Maison
Au cœur de Bazas, cette demeure des XVe-XVIe siècles dissimule derrière sa façade austère des salles voûtées d'ogives et une cheminée ornée d'un rare décor peint du XVIIIe siècle, témoignage intact de l'architecture civile gasconne.
Histoire
Dans le tissu médiéval de Bazas, cité épiscopale de la Gironde inscrite dans la mémoire des pèlerins de Saint-Jacques-de-Compostelle, cette maison des XVe et XVIe siècles se dresse comme un fragment préservé d'une vie urbaine révolue. Son élévation sur rue, seule partie rescapée d'une demeure autrefois bien plus vaste, suffit pourtant à révéler la richesse de ses commanditaires et la maîtrise des artisans gascons de la fin du Moyen Âge. L'intérêt majeur de la bâtisse réside dans ses espaces intérieurs : les salles voûtées d'ogives, dont les nervures retombent sur des culots finement sculptés, évoquent un savoir-faire gothique tardif que l'on retrouve dans les meilleures demeures bourgeoises du Sud-Ouest. Ces volumes, étonnamment généreux pour une maison de ville, donnent à l'ensemble une dignité proche de l'architecture religieuse ou seigneuriale, signe que le propriétaire originel appartenait à l'élite bazadaise — marchands enrichis, officiers royaux ou chanoines en faveur. La cheminée ornée d'un décor peint du XVIIIe siècle ajoute une couche supplémentaire à ce palimpseste architectural. Appliqué sur une structure gothique avec la légèreté ornementale propre au siècle des Lumières — arabesques, cartouches, faux-marbres peut-être —, ce décor illustre parfaitement la continuité d'occupation des grandes maisons gasconnes, remaniées avec goût au gré des modes sans jamais être totalement reconstruites. Visiter cette maison, c'est accepter de déchiffrer un monument incomplet mais sincère. L'amputation de son second corps et de son aile de liaison, démolis après la Première Guerre mondiale, a certes réduit son emprise sur la parcelle en lanière, mais elle a aussi figé ce qui reste dans une sobriété presque photographique. Le visiteur attentif y lira, dans les moellons de calcaire blond de l'Entre-deux-Mers, les traces d'une prospérité urbaine qui fit la gloire de Bazas jusqu'à la Révolution.
Architecture
La maison s'inscrit dans la tradition de l'architecture civile gothique tardive et Renaissance du Sud-Ouest aquitain, caractérisée par l'emploi de calcaire local aux teintes chaudes et une austérité de façade contrastant avec la richesse des espaces intérieurs.
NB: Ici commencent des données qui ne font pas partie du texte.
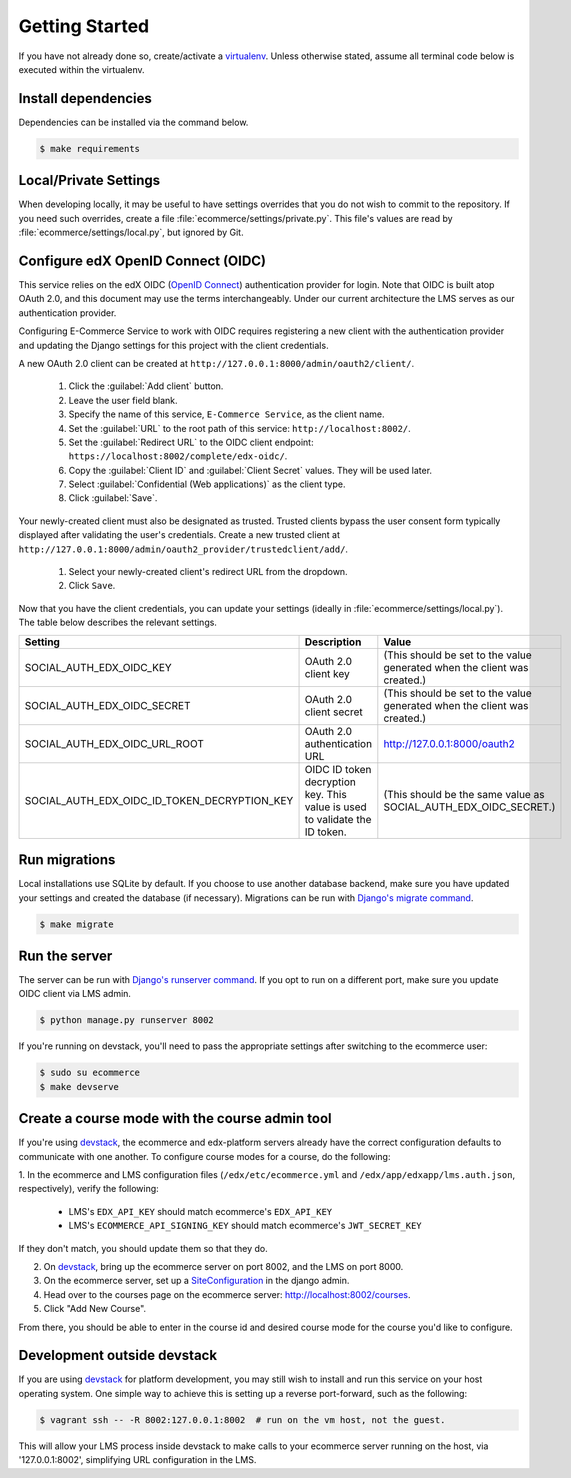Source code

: Getting Started
===============

If you have not already done so, create/activate a `virtualenv`_. Unless otherwise stated, assume all terminal code
below is executed within the virtualenv.

.. _virtualenv: https://virtualenvwrapper.readthedocs.org/en/latest/


Install dependencies
--------------------
Dependencies can be installed via the command below.

.. code-block:: bash

    $ make requirements


Local/Private Settings
----------------------
When developing locally, it may be useful to have settings overrides that you do not wish to commit to the repository.
If you need such overrides, create a file :file:`ecommerce/settings/private.py`. This file's values are
read by :file:`ecommerce/settings/local.py`, but ignored by Git.


Configure edX OpenID Connect (OIDC)
-----------------------------------
This service relies on the edX OIDC (`OpenID Connect`_) authentication provider for login. Note that OIDC is built atop
OAuth 2.0, and this document may use the terms interchangeably. Under our current architecture the LMS serves as our
authentication provider.

Configuring E-Commerce Service to work with OIDC requires registering a new client with the authentication
provider and updating the Django settings for this project with the client credentials.

.. _OpenID Connect: http://openid.net/specs/openid-connect-core-1_0.html


A new OAuth 2.0 client can be created at ``http://127.0.0.1:8000/admin/oauth2/client/``.

    1. Click the :guilabel:`Add client` button.
    2. Leave the user field blank.
    3. Specify the name of this service, ``E-Commerce Service``, as the client name.
    4. Set the :guilabel:`URL` to the root path of this service: ``http://localhost:8002/``.
    5. Set the :guilabel:`Redirect URL` to the OIDC client endpoint: ``https://localhost:8002/complete/edx-oidc/``.
    6. Copy the :guilabel:`Client ID` and :guilabel:`Client Secret` values. They will be used later.
    7. Select :guilabel:`Confidential (Web applications)` as the client type.
    8. Click :guilabel:`Save`.

Your newly-created client must also be designated as trusted. Trusted clients bypass the user consent form typically displayed after validating the user's credentials. Create a new trusted client at ``http://127.0.0.1:8000/admin/oauth2_provider/trustedclient/add/``.

    1. Select your newly-created client's redirect URL from the dropdown.
    2. Click ``Save``.

Now that you have the client credentials, you can update your settings (ideally in
:file:`ecommerce/settings/local.py`). The table below describes the relevant settings.

+-----------------------------------------------------+----------------------------------------------------------------------------+--------------------------------------------------------------------------+
| Setting                                             | Description                                                                | Value                                                                    |
+=====================================================+============================================================================+==========================================================================+
| SOCIAL_AUTH_EDX_OIDC_KEY                            | OAuth 2.0 client key                                                       | (This should be set to the value generated when the client was created.) |
+-----------------------------------------------------+----------------------------------------------------------------------------+--------------------------------------------------------------------------+
| SOCIAL_AUTH_EDX_OIDC_SECRET                         | OAuth 2.0 client secret                                                    | (This should be set to the value generated when the client was created.) |
+-----------------------------------------------------+----------------------------------------------------------------------------+--------------------------------------------------------------------------+
| SOCIAL_AUTH_EDX_OIDC_URL_ROOT                       | OAuth 2.0 authentication URL                                               | http://127.0.0.1:8000/oauth2                                             |
+-----------------------------------------------------+----------------------------------------------------------------------------+--------------------------------------------------------------------------+
| SOCIAL_AUTH_EDX_OIDC_ID_TOKEN_DECRYPTION_KEY        | OIDC ID token decryption key. This value is used to validate the ID token. | (This should be the same value as SOCIAL_AUTH_EDX_OIDC_SECRET.)          |
+-----------------------------------------------------+----------------------------------------------------------------------------+--------------------------------------------------------------------------+


Run migrations
--------------
Local installations use SQLite by default. If you choose to use another database backend, make sure you have updated
your settings and created the database (if necessary). Migrations can be run with `Django's migrate command`_.

.. code-block:: bash

    $ make migrate

.. _Django's migrate command: https://docs.djangoproject.com/en/1.8/ref/django-admin/#django-admin-migrate


Run the server
--------------
The server can be run with `Django's runserver command`_. If you opt to run on a different port, make sure you update
OIDC client via LMS admin.

.. code-block:: bash

    $ python manage.py runserver 8002

If you're running on devstack, you'll need to pass the appropriate settings
after switching to the ecommerce user:

.. code-block:: bash

    $ sudo su ecommerce
    $ make devserve

.. _Django's runserver command: https://docs.djangoproject.com/en/1.8/ref/django-admin/#runserver-port-or-address-port


Create a course mode with the course admin tool
-----------------------------------------------
If you're using `devstack`_, the ecommerce and edx-platform servers
already have the correct configuration defaults to communicate with
one another. To configure course modes for a course, do the following:

1. In the ecommerce and LMS configuration files (``/edx/etc/ecommerce.yml`` and
``/edx/app/edxapp/lms.auth.json``, respectively), verify the following:

    * LMS's ``EDX_API_KEY`` should match ecommerce's ``EDX_API_KEY``
    * LMS's ``ECOMMERCE_API_SIGNING_KEY`` should match ecommerce's ``JWT_SECRET_KEY``

If they don't match, you should update them so that they do.

2. On `devstack`_, bring up the ecommerce server on port 8002, and the LMS on port 8000.
3. On the ecommerce server, set up a `SiteConfiguration`_ in the django admin.
4. Head over to the courses page on the ecommerce server: http://localhost:8002/courses.
5. Click "Add New Course".

From there, you should be able to enter in the course id and desired course mode
for the course you'd like to configure.

.. _SiteConfiguration: http://open-edx-ecommerce-guide.readthedocs.org/en/latest/partner_config.html#site-configuration-model-django-admin



Development outside devstack
----------------------------
If you are using `devstack`_ for platform development, you may still wish to install and run this service on your host
operating system.  One simple way to achieve this is setting up a reverse port-forward, such as the following:

.. code-block:: bash

    $ vagrant ssh -- -R 8002:127.0.0.1:8002  # run on the vm host, not the guest.

This will allow your LMS process inside devstack to make calls to your ecommerce server running on the host, via
'127.0.0.1:8002', simplifying URL configuration in the LMS.

.. _devstack: https://github.com/edx/configuration/wiki/edX-Developer-Stack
Le corps sur rue, seul vestige conservé de la composition originelle en trois entités, présente une élévation sobre rythmée par des ouvertures dont les encadrements moulurés trahissent l'évolution stylistique entre les deux siècles de construction. L'intérieur constitue le véritable trésor de l'édifice. Les salles voûtées d'ogives, dont les nervures en tiers-point ou en arc brisé retombent sur des culots ou des colonnes engagées, témoignent de la maîtrise des tailleurs de pierre gascons formés aux grands chantiers gothiques régionaux. Ces voûtes, inhabituelles pour une demeure privée de cette échelle, confèrent aux pièces une hauteur et une solennité remarquables. Les cheminées, dont l'une conserve un décor peint du XVIIIe siècle — probablement composé de motifs floraux, de cartouches ou d'un faux-appareil de marbre selon la mode décorative bordelaise de l'époque —, illustrent la longue continuité d'occupation de la maison et la superposition des goûts successifs sur une structure médiévale inchangée. La configuration en parcelle en lanière, bien lisible dans le plan d'ensemble malgré les démolitions, est typique du lotissement urbain médiéval bazadais, où la pression foncière imposait des emprises étroites en façade mais autorisait un développement en profondeur. L'aile de liaison et le second corps, aujourd'hui disparus, devaient articuler cour, jardinet ou communs selon un schéma courant dans les hôtels bourgeois du Bordelais médiéval.